(Given records)

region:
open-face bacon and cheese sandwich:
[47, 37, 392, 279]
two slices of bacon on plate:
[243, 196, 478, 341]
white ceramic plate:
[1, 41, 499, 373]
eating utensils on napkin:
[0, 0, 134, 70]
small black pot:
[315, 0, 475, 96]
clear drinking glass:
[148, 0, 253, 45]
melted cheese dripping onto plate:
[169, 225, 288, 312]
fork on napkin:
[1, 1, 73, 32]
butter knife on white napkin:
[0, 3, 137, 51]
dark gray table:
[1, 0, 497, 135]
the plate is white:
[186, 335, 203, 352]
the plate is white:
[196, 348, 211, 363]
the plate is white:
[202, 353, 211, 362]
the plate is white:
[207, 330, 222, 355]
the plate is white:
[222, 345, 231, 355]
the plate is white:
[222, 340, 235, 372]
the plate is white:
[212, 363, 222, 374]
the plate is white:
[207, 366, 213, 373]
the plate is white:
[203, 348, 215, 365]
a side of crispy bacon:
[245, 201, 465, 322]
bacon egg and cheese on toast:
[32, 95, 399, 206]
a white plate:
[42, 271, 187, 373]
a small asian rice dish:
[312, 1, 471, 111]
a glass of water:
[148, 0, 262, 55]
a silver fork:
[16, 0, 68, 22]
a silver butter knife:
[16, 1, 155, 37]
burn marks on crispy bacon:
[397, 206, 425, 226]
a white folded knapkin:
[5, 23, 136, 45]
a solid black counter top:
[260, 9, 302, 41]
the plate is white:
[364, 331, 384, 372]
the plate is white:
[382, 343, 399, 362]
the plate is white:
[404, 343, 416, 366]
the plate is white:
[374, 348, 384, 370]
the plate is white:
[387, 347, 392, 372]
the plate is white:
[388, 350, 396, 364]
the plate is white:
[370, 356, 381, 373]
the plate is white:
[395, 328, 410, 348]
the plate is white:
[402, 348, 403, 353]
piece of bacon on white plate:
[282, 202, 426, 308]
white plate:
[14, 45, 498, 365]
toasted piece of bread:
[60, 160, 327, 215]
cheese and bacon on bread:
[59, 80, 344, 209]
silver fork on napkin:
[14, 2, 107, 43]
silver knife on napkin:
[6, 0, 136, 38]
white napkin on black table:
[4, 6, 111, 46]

(End Given records)

- [Goal of the exercise]
All the lines above must be output exactly, with none omitted.

- [Task solution]
region:
open-face bacon and cheese sandwich:
[47, 37, 392, 279]
two slices of bacon on plate:
[243, 196, 478, 341]
white ceramic plate:
[1, 41, 499, 373]
eating utensils on napkin:
[0, 0, 134, 70]
small black pot:
[315, 0, 475, 96]
clear drinking glass:
[148, 0, 253, 45]
melted cheese dripping onto plate:
[169, 225, 288, 312]
fork on napkin:
[1, 1, 73, 32]
butter knife on white napkin:
[0, 3, 137, 51]
dark gray table:
[1, 0, 497, 135]
the plate is white:
[186, 335, 203, 352]
the plate is white:
[196, 348, 211, 363]
the plate is white:
[202, 353, 211, 362]
the plate is white:
[207, 330, 222, 355]
the plate is white:
[222, 345, 231, 355]
the plate is white:
[222, 340, 235, 372]
the plate is white:
[212, 363, 222, 374]
the plate is white:
[207, 366, 213, 373]
the plate is white:
[203, 348, 215, 365]
a side of crispy bacon:
[245, 201, 465, 322]
bacon egg and cheese on toast:
[32, 95, 399, 206]
a white plate:
[42, 271, 187, 373]
a small asian rice dish:
[312, 1, 471, 111]
a glass of water:
[148, 0, 262, 55]
a silver fork:
[16, 0, 68, 22]
a silver butter knife:
[16, 1, 155, 37]
burn marks on crispy bacon:
[397, 206, 425, 226]
a white folded knapkin:
[5, 23, 136, 45]
a solid black counter top:
[260, 9, 302, 41]
the plate is white:
[364, 331, 384, 372]
the plate is white:
[382, 343, 399, 362]
the plate is white:
[404, 343, 416, 366]
the plate is white:
[374, 348, 384, 370]
the plate is white:
[387, 347, 392, 372]
the plate is white:
[388, 350, 396, 364]
the plate is white:
[370, 356, 381, 373]
the plate is white:
[395, 328, 410, 348]
the plate is white:
[402, 348, 403, 353]
piece of bacon on white plate:
[282, 202, 426, 308]
white plate:
[14, 45, 498, 365]
toasted piece of bread:
[60, 160, 327, 215]
cheese and bacon on bread:
[59, 80, 344, 209]
silver fork on napkin:
[14, 2, 107, 43]
silver knife on napkin:
[6, 0, 136, 38]
white napkin on black table:
[4, 6, 111, 46]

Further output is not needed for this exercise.